Default Recovery Swaps

With Bank of America flipflopping on whether the appointment of a car czar constitutes an event of default for CDS purposes, Alea, who found the flip-flop, also finds a new default derivative product: the Default Recovery Swap. These things aren’t a way of buying up assets on the cheap, but they do imply, at least to me, that equity-market valuations might yet have a long way to fall.

The DRS is an interesting concept: let’s say that Archie buys a DRS from Bertie, based on a GM recovery value of 7 cents. Then if GM defaults, Bertie will pay Archie 7 cents, while Archie will pay Bertie whatever the recovery value on GM debt is, as decided at the end of the default auction. (Details of how that works here.) Of course, the DRS is cash-settled, so if the actual recovery is 11 cents, then Archie ends up paying Bertie 4 cents — while if the actual recovery is 2 cents, then Bertie pays Archie 5 cents.

Default Recovery Swaps have become increasingly attractive in recent months, as recovery rates have plunged. In a normal world, recovery rates are generally quite high: after the equity holders have been wiped out, there’s quite a lot of assets for bondholders to split between them.
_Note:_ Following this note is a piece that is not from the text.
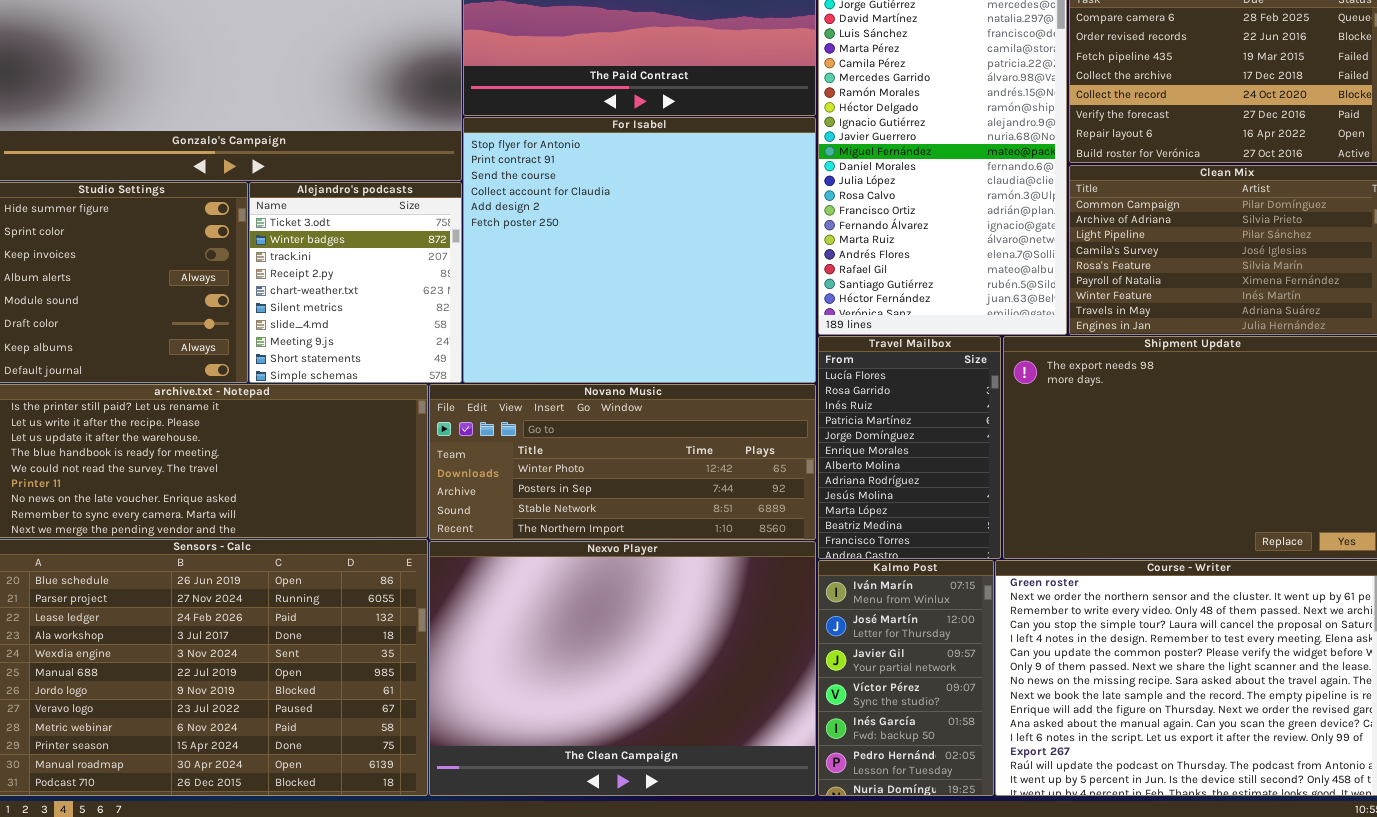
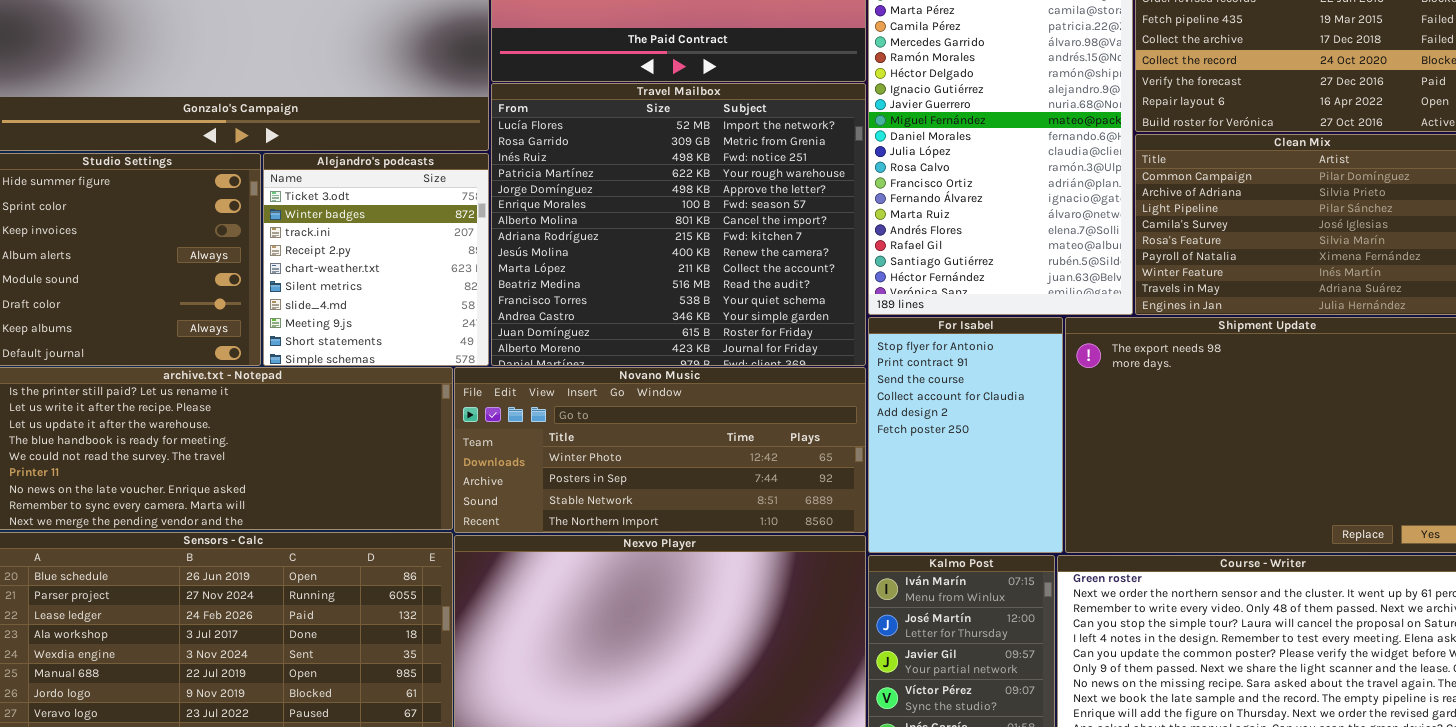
For Isabel: [463,117,816,383] -> [868,317,1063,553], moved, resized
Travel Mailbox: [818,336,1001,559] -> [491,83,866,366], moved, resized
But in a chaotic world like today’s, lots of firms are going bust and selling assets into a market where no one has the money to buy them:

“One would expect much lower recovery rates as default rates soar,” Diane Vazza, head of S&P’s global fixed income research group, said in an e-mail…

S&P cited an “inverse correlation” between defaults and investor recoveries in a February 2007 report.

When default rates are less than 2 percent, more than half of defaulted debt recovers more than 70 percent of face value, according to the rating company.

When defaults are greater than 8 percent, more than half such debt recovers less than 40 percent, S&P estimated…

“Nobody thought about hedging the recovery rate” when default rates were low and recoveries stable, said Philip Gisdakis, a Munich-based credit strategist at UniCredit SpA.

“Typically, investors thought recovery rates for financial companies should be in the range of 80 to 85 percent,” Gisdakis said. “With Lehman below 10 percent and with other financials at very low recovery rates, that’s something that is completely new.”

Even non-financials are trading at very low recovery rates: DRS on Tribune, for instance, were trading at about 7 cents before the default was announced — more or less where it’s trading today. But according to the official default petition, Tribune has $7.60 billion in assets and $12.97 billion in liabilities — which, if you could convert those assets easily into cash, would amount to a recovery value of 59 cents on the dollar. Or, to put it another way, as far as Tribune’s bondholders are concerned, that nominal $7.6 billion of assets — which includes, I believe, the Chicago Cubs — can in fact easily be sold only for less than $1 billion.

What does this mean for equity-market valuations? I think it means that if you’re looking to pick up cheap assets, you’re much better putting your money to work buying bits and pieces of bankrupt companies — possibly by buying up their senior debt post-default — than you are buying stocks. While Tobin’s Q might be below 1, stock-market price-to-asset-value ratios are nowhere near as low as what we’re seeing right now in the distressed-debt market. As a result, we might have to see distressed-debt prices rise quite a bit before the smart money starts moving back into equities.

Update: RobertB makes a good point about Tribune in the comments: it has $8 billion of secured debt. Whenever a company has secured debt, the unsecured debt, even if it carries the name "senior", becomes a leveraged play and can easily go to zero — as seems to be the case here.